One of the six tenets of our investment philosophy calls for “disavowal
of market timing.” Yet we expend a lot of effort to diagnose the market
environment, and we certainly don’t invest regardless of what we think
the environment implies for risk and return. Rather, our disinterest in
market timing means—above all else—that if we find something
attractive, we never say, “It’s cheap today, but we think it’ll be cheaper in
six months, so we’ll wait.” It’s just not realistic to expect to be able to buy
at the bottom.

In addition to an excess of trust and shortage of risk consciousness, I


think unrealistic expectations played a leading role in creating the recent
financial crisis and the ensuing market crash.
Here’s how I imagine the attitude toward return of a typical investor—
both individual and institutional—in 2005 through 2007:

I need 8 percent. I’d be glad to earn 10 percent instead. Twelve


percent would be even better. Fifteen percent would be great.
Twenty percent would be terrific. And 30 percent would be out of
this world.

Most people see nothing wrong in this imaginary monologue. But


something is very wrong … because the investor has failed to ask (a)
whether a given goal is reasonable and (b) what would have to be done
to achieve it. The truth is that trying for higher returns in a given
environment usually requires some increase in risk taking: riskier stocks
or bonds, greater portfolio concentration, or increased leverage.
What that typical investor should have said is something like this:

I need 8 percent. I’d be glad to earn 10 percent instead. Twelve


percent would be even better. But I won’t try for more than that,
because doing so would entail risks I’m just not willing to bear. I
don’t need 20 percent.

I encourage you to think about “good-enough returns.” It’s essential to


realize that there are returns so high that they aren’t worth going for and
risks that aren’t worth taking.

Investment expectations must be reasonable. Anything else will get you


into trouble, usually through the acceptance of greater risk than is
perceived.

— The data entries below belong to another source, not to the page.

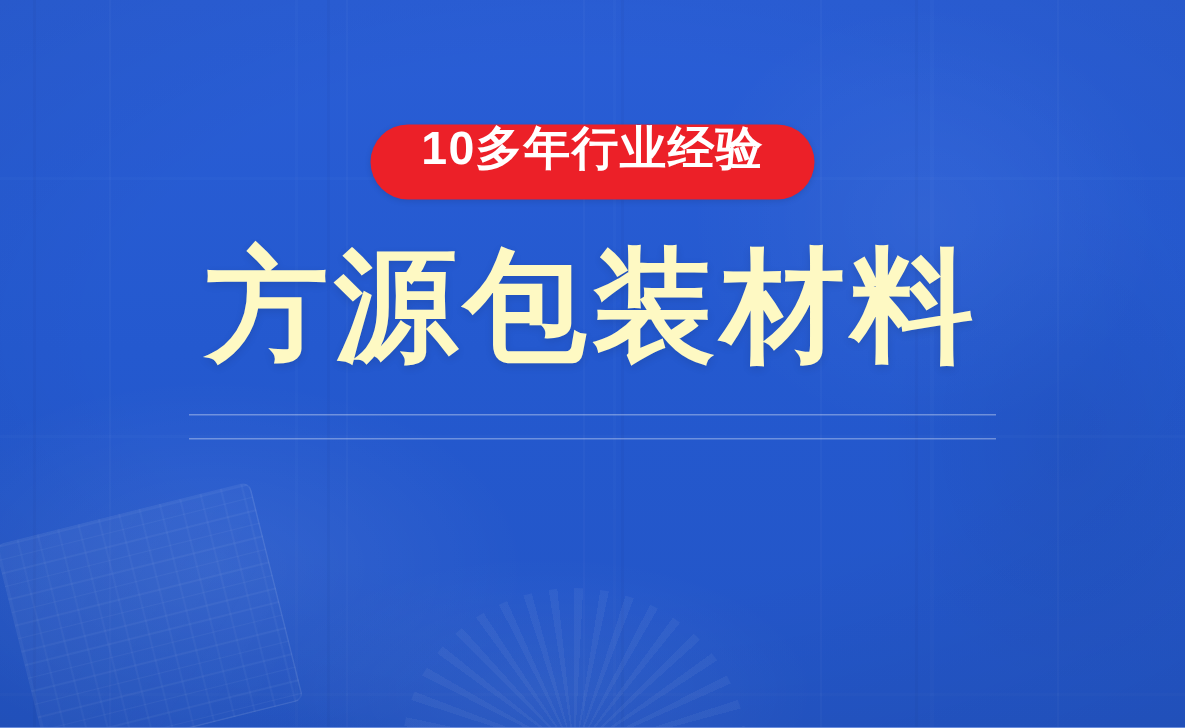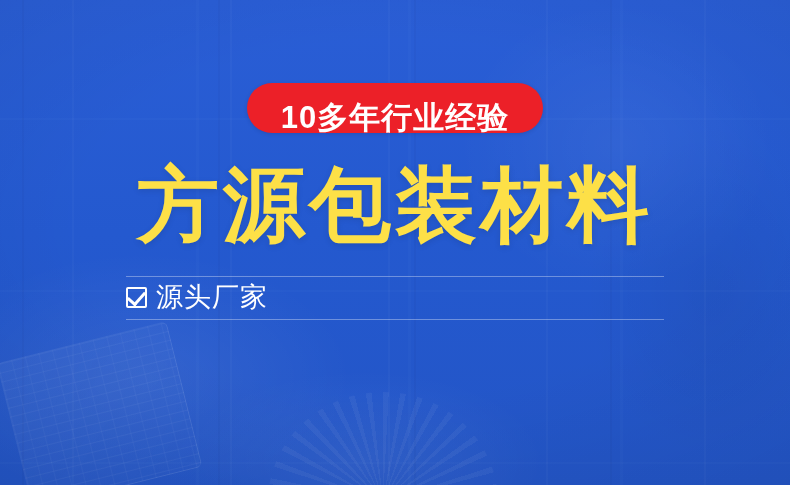--- a/index.html
+++ b/index.html
@@ -72,7 +72,7 @@
     padding:0 34px;
     background:#ec2028;
     border-radius:25px;
-    display:flex; align-items:flex-end; justify-content:center;
+    display:flex; align-items:flex-start; justify-content:center;
     box-shadow:0 1px 4px rgba(0,0,0,.12);
   }
   .badge-text{

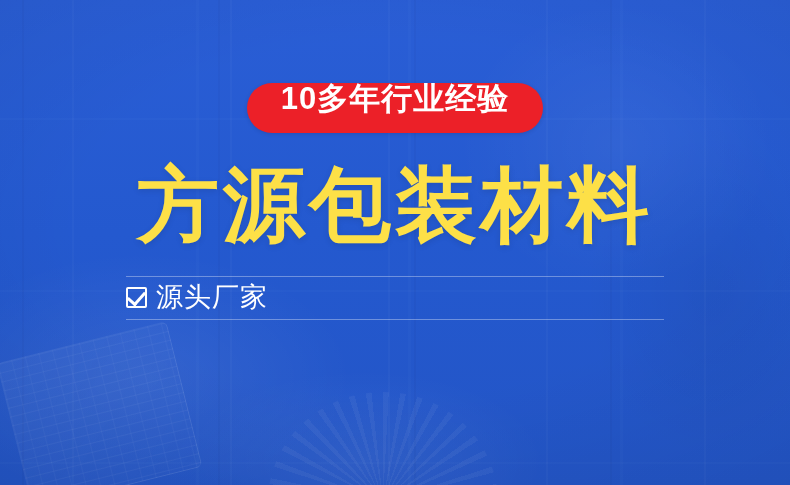--- a/index.html
+++ b/index.html
@@ -87,7 +87,7 @@
   
   .title{
     margin-top:31px;
-    color:#fde047;
+    color:#fef9c3;
     font-size:82px;
     font-weight:bold;
     letter-spacing:4px;

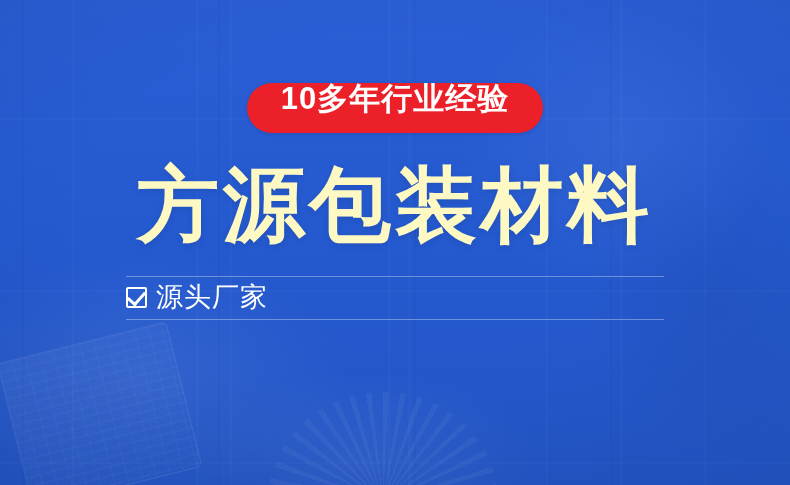--- a/index.html
+++ b/index.html
@@ -164,10 +164,6 @@
 
     <div class="features-wrap">
 
-      <div class="feature">
-        <span class="check-icon"></span>
-        <span class="feature-label">源头厂家</span>
-      </div>
 
 
 

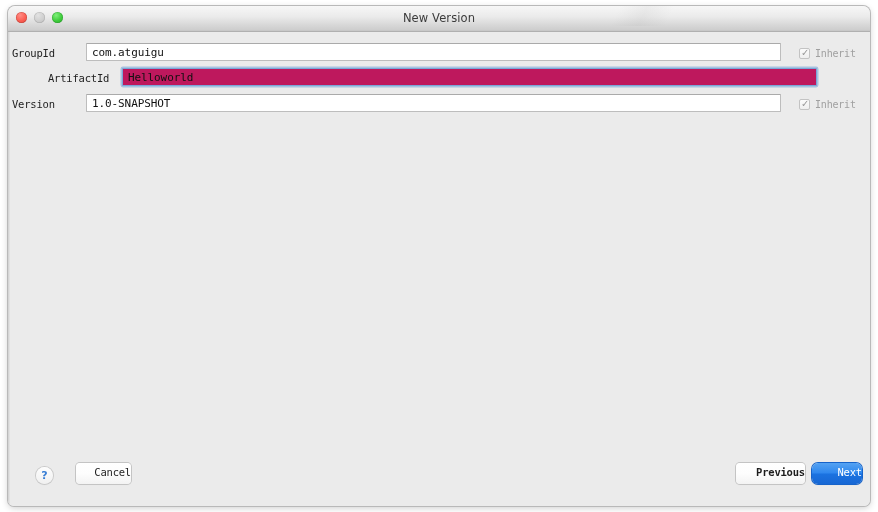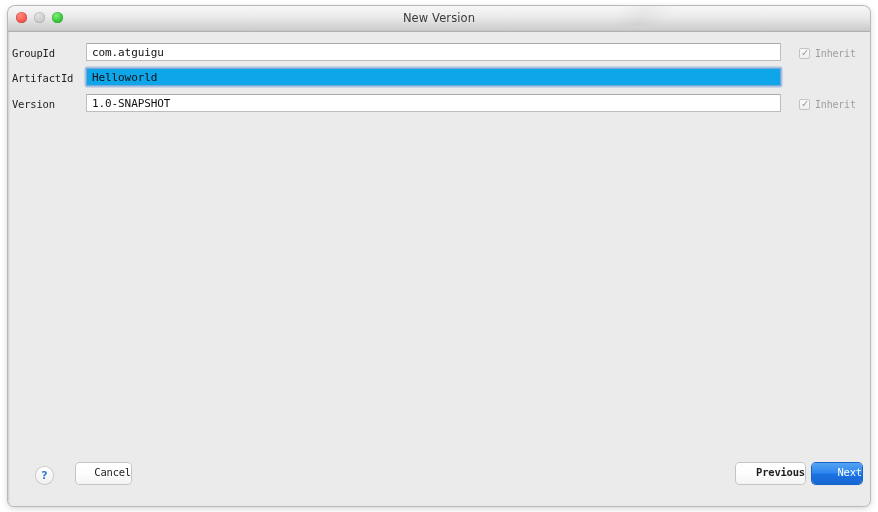--- a/index.html
+++ b/index.html
@@ -252,7 +252,7 @@
       </div>
     </div>
 
-    <div class="form-row" style="top:36px;">
+    <div class="form-row" style="top:36px;margin-left:36px;">
       <div class="row-label">ArtifactId</div>
       <input class="text-field focused" type="text" value="Helloworld" style="">
     </div>

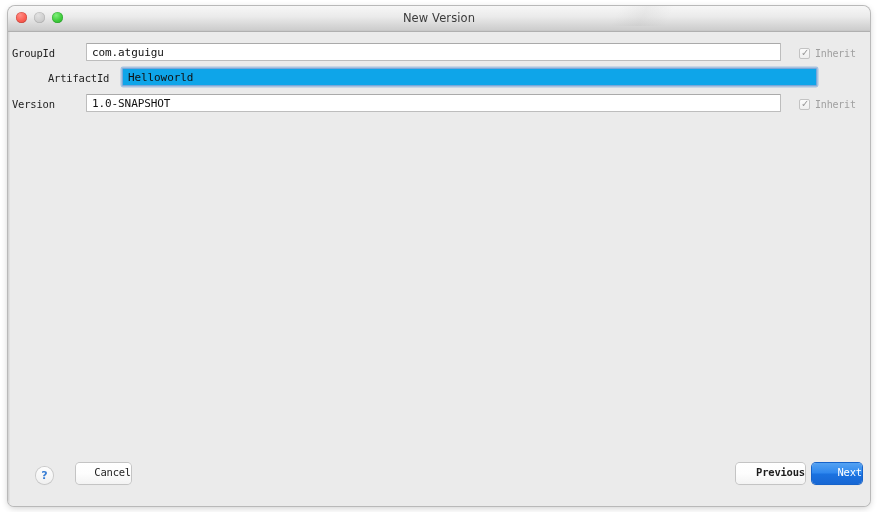--- a/index.html
+++ b/index.html
@@ -119,7 +119,7 @@
   .form-row .text-field.focused {
     border: 1px solid #7aa7d8;
     box-shadow: 0 0 0 1.5px rgba(110,160,215,0.55);
-    background: #0ea5e9;
+    background: #be185d;
   }
   .inherit-box {
     position: absolute;

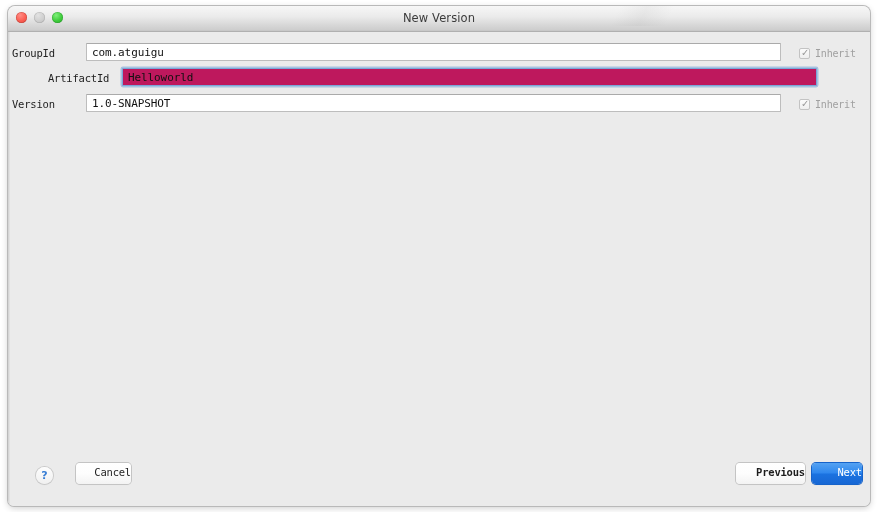--- a/index.html
+++ b/index.html
@@ -201,6 +201,7 @@
     background: linear-gradient(to bottom, #54a2f2 0%, #2e87ee 48%, #1b72e0 52%, #1767d4 100%);
     box-shadow: 0 0 0 1px #1663ca, 0 1px 1px rgba(0,0,0,0.18);
     color: #ffffff;
+    border-radius: 6px;
   }
 
   

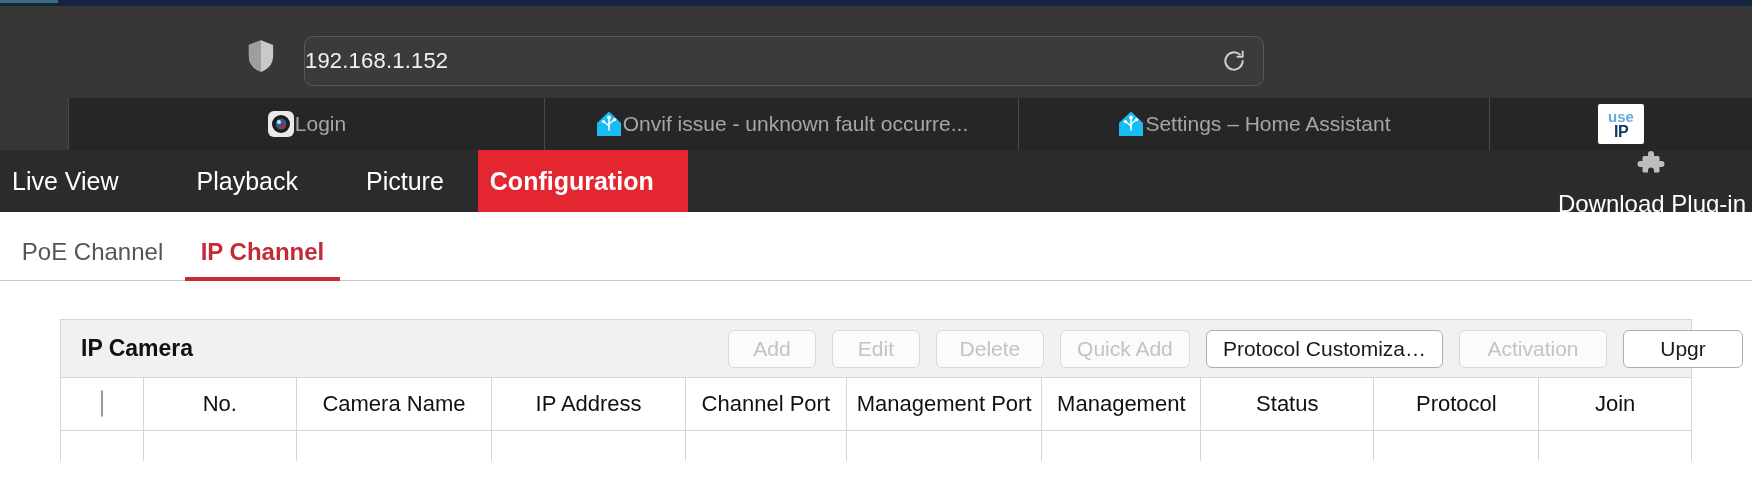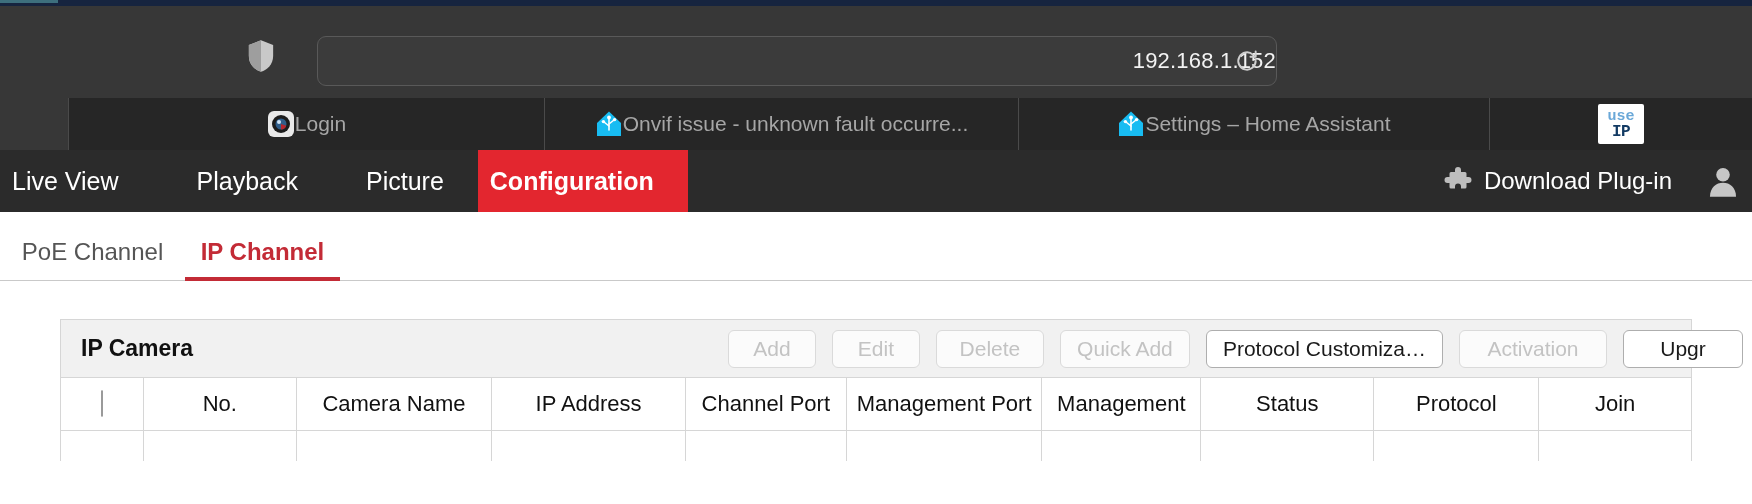--- a/index.html
+++ b/index.html
@@ -23,7 +23,7 @@
   .urlbar{
     position:absolute;left:304px;top:30px;width:958px;height:48px;
     border:1px solid #595959;border-radius:9px;background:#3b3b3b;
-    display:flex;align-items:center;justify-content:flex-end;margin-left:13px;
+    display:flex;align-items:center;justify-content:flex-start;
   }
   .urlbar .url-text{
     color:#f2f2f2;font-size:22px;letter-spacing:.2px;

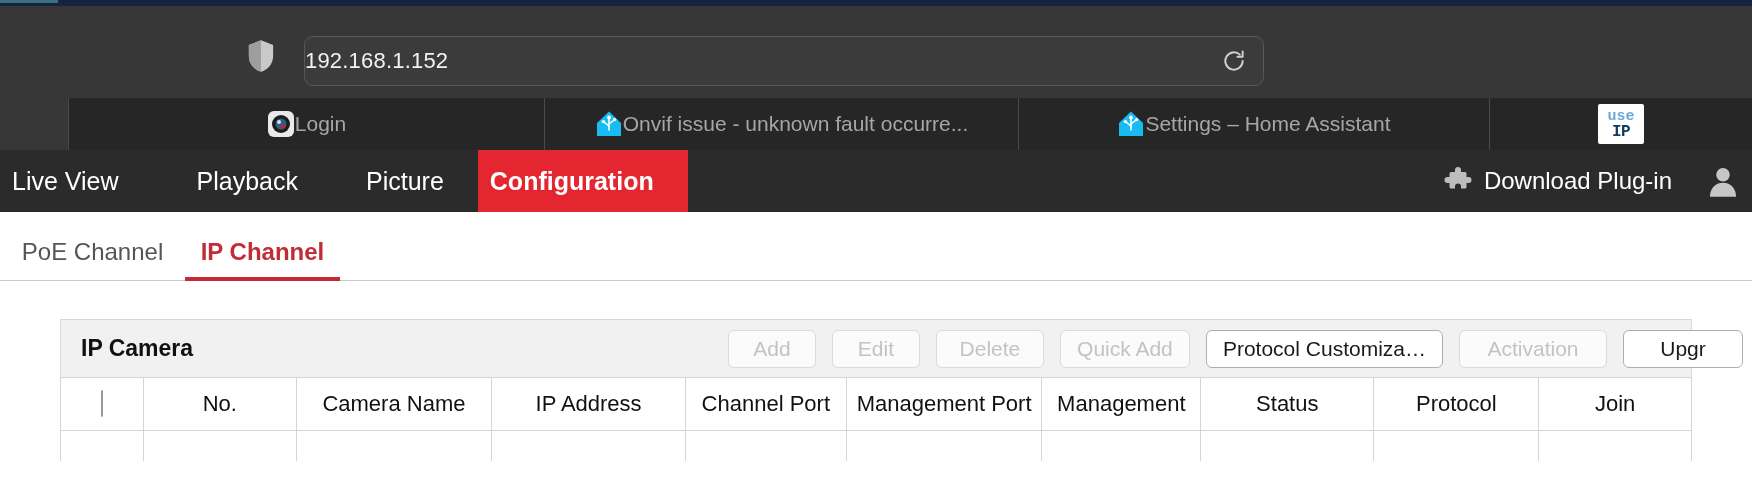--- a/index.html
+++ b/index.html
@@ -49,7 +49,7 @@
   .tab.t1{width:476px;}
   .tab.t2{width:474px;}
   .tab.t3{width:471px;}
-  .tab.t4{width:263px;justify-content:center;font-family:Liberation Mono, monospace;}
+  .tab.t4{width:263px;justify-content:center;}
   .fav{width:28px;height:28px;flex:0 0 auto;}
   .fav-useip{
     width:46px;height:40px;background:#ffffff;border-radius:2px;

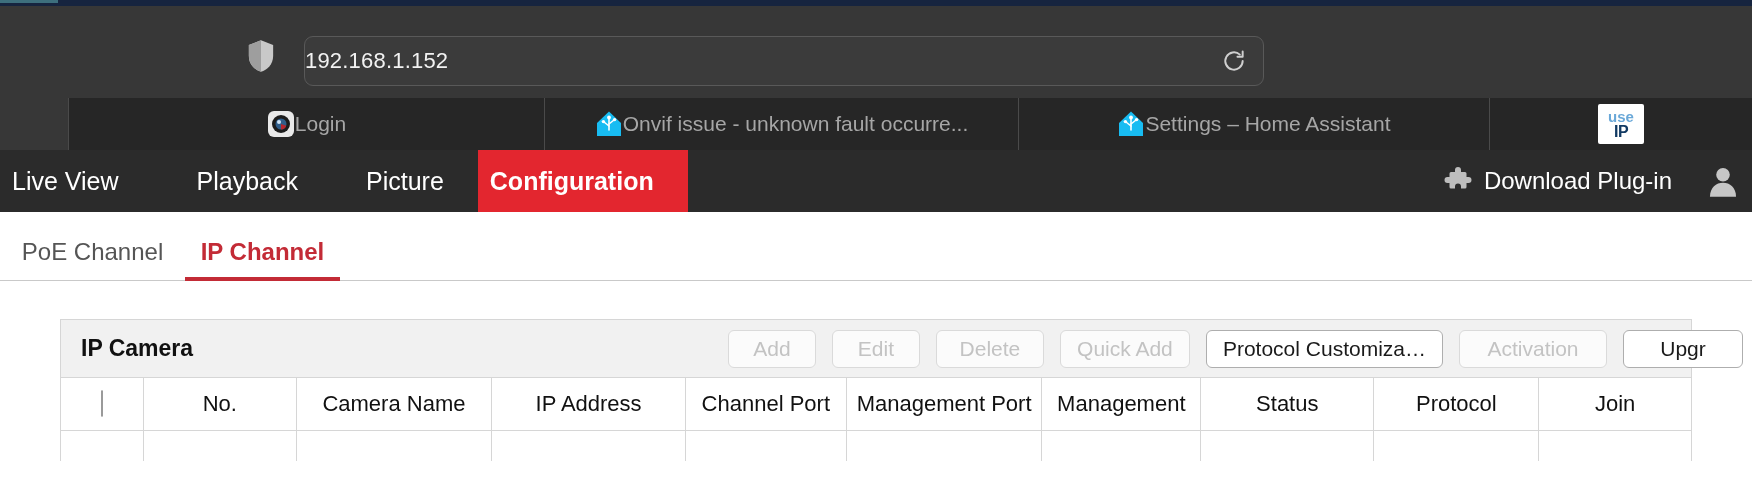--- a/index.html
+++ b/index.html
@@ -71,7 +71,7 @@
   .nav-item.first{padding-left:12px;padding-right:44px;}
   .nav-item.active{background:#e3262f;font-weight:bold;padding-left:12px;}
   .nav-right{
-    margin-left:auto;display:flex;align-items:center;gap:10px;padding-right:6px;
+    margin-left:auto;display:flex;align-items:center;gap:10px;padding-right:6px;flex-direction:column;
   }
   .plugin-label{color:#ffffff;font-size:24px;}
   .puzzle-icon{width:30px;height:30px;}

Before you swallow the promise of sky-high returns without
risk or of steady “absolute returns” at levels much higher than T-bills, you
should wonder skeptically whether they’re really achievable and not
simply alluring; how an investor with your skill can reasonably expect to
achieve them; and why an opportunity so potentially lucrative is available
to you, ostensibly cheaply. In other words, are they too good to be true?